Definition of stultify in English:

stultify

verb

[WITH OBJECT]
  • 1Cause to lose enthusiasm and initiative, especially as a result of a tedious or restrictive routine.

    ‘the stultifying conformity of provincial life’
    • ‘But it was simultaneously stultifying, keeping me from developing the very objectives I sought.’
    • ‘Their wish to expand the audience probably emanates from their belief that poetry should be enjoyed and practised by everyone; that poetry needs to be liberated from stultifying analysis.’
    • ‘This is impressive in its way, but also self-serving, exhibitionistic, and ultimately stultifying.’
    • ‘For many of us, such a subdued, small town, near communitarian environment would feel repressive, stultifying.’
    • ‘But Mr. Jiao is not alone in expressing frustration that, even after a long-awaited transition to a new generation of leaders some 18 months ago, China's political scene remains stultifying.’
    • ‘But since existing political institutions are frustrating and stultifying, few people are willing to participate.’
    • ‘One lesson from the early 1970s is that trying to centralize or organize all the community energies into one big movement is stultifying for everyone concerned.’
    • ‘Where both forms of expression are used together, as in the present case, they may indeed tend to be mutually stultifying.’
    • ‘Whatever endangers the opportunity for inquiry and innovation threatens to make education dull and stultifying.’
    • ‘Morality, one finds, isn't oppressive and stultifying; it's relaxing and liberating.’
    • ‘The full time housewife's life was stultifying.’
    • ‘Without the inclusion of this track, the disc feels nearly stultifying, but with it, altogether pleasant.’
    • ‘A better formula for stultifying research is beyond contemplation.’
    • ‘But equally, immersion can be stultifying: shut yourself off from a range of experiences (artistic and lived), and your critical reading even of the things you're shut in with suffer.’
    • ‘There is nothing more gray, stultifying, or dreary than a life lived inside the confines of a theory.’
    • ‘There is no doubt that the exterior material is beautiful, but it is also a bit stultifying in its quantity.’
    • ‘I normally don't weigh in on this endlessly stultifying topic of academic liberalism, but it's getting a bit more interesting now that professors are being physically threatened.’
    • ‘But even more, Michael Bryson has written a necessary book, one that attempts to overthrow the rather stultifying critical orthodoxy that presently governs Milton studies.’
    • ‘They found it intellectually stultifying and conformist, enslaved to propriety and, well, bloody boring.’
    • ‘There is an appalling and stultifying conformism in Australian politico-intellectual life, such that publications which do not conform are condemned and vilified.’
    hamper, impede, obstruct, thwart, frustrate, foil, suppress, smother, repress
    bore, make bored, dull, numb, benumb, stupefy, deaden
    View synonyms
  • 2Cause (someone) to appear foolish or absurd.

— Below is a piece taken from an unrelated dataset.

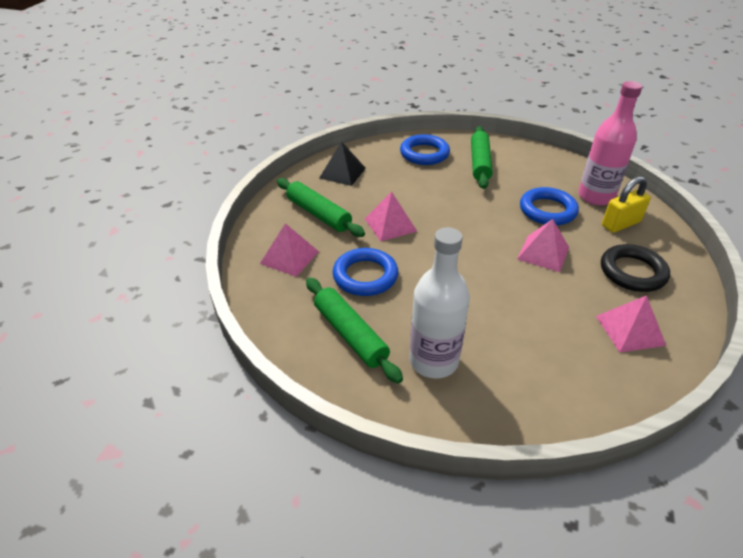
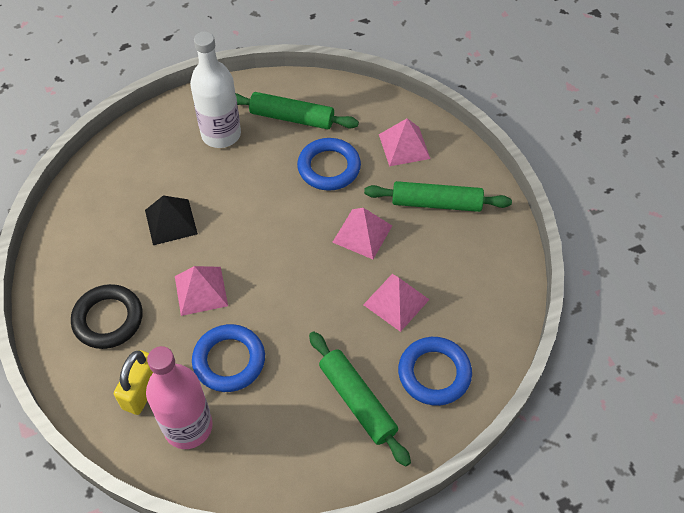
camera: 140 degrees right, 15 degrees up
black pyramid [320,141,366,186] -> black pyramid moved to [145,195,198,245]
pink pyramid [596,295,666,353] -> pink pyramid moved to [363,274,430,332]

    • ‘If not, then some variant of Orwell's nightmare will descend upon the world to enslave and stultify life for the upcoming centuries.’
    • ‘Bahamians (born with minds as fine as anyone else) are stultified intellectually, emotionally and culturally by the medieval religious environment that politicians have encouraged.’
    • ‘Like women elsewhere, African women are stultified by circumstances largely beyond their control.’
    • ‘Against the Portuguese side, however, this seemed the product of facing a side as proficient in stultifying opponents as Celtic have proved in the past.’
    • ‘Suppose further that other children who have a genetic disadvantage also have an environment that stultifies their musical talents.’
    • ‘A genuinely democratic culture has therefore been stultified and the ruling elite itself largely lacks popular legitimacy.’
    • ‘Too much local diversity provides too little nurturing; too much local homogeneity stultifies deviance and creativity.’
    • ‘We were to be hostage to military kindness, stultified by Stockholm syndrome.’
    • ‘The government's withholding of information, for example about the arms deal and self-interested involvement in it, and the requirement of political correctness in public debate, however, stultify democracy.’
    • ‘Such tests tend to stultify the most creative teachers even as they, at least in theory, help the worst students.’
    • ‘There is nothing worse than being stultified by a script.’
    • ‘To ask these questions is to begin to question how the whole of society operates and how its division into classes narrows and stultifies the lives of nearly everyone, both men and women.’

Origin

Mid 18th century: from late Latin stultificare, from Latin stultus foolish.